**Items from a data source**
==*==

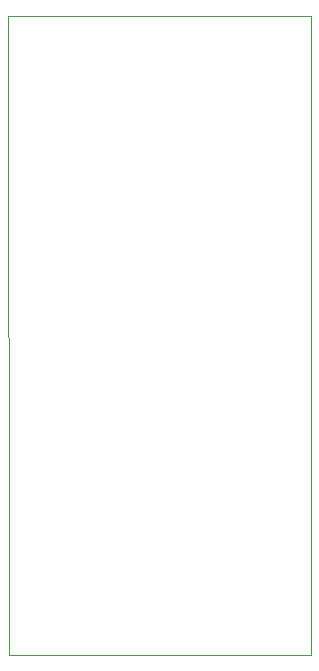
<source format=gbr>
%TF.GenerationSoftware,KiCad,Pcbnew,(5.1.6)-1*%
%TF.CreationDate,2022-09-14T08:17:57+02:00*%
%TF.ProjectId,LoRaWAN_EndNode_Microchip,4c6f5261-5741-44e5-9f45-6e644e6f6465,rev?*%
%TF.SameCoordinates,Original*%
%TF.FileFunction,Profile,NP*%
%FSLAX46Y46*%
G04 Gerber Fmt 4.6, Leading zero omitted, Abs format (unit mm)*
G04 Created by KiCad (PCBNEW (5.1.6)-1) date 2022-09-14 08:17:57*
%MOMM*%
%LPD*%
G01*
G04 APERTURE LIST*
%TA.AperFunction,Profile*%
%ADD10C,0.050000*%
%TD*%
G04 APERTURE END LIST*
D10*
X187960000Y-71183500D02*
X213614000Y-71183500D01*
X213614000Y-71183500D02*
X213614000Y-125222000D01*
X213614000Y-125222000D02*
X188023500Y-125222000D01*
X188023500Y-125222000D02*
X187960000Y-71183500D01*
M02*

</source>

==*==

**Your goal**
Respond with one number only: how many lines of the data contain "LIST".

**Expected output**
2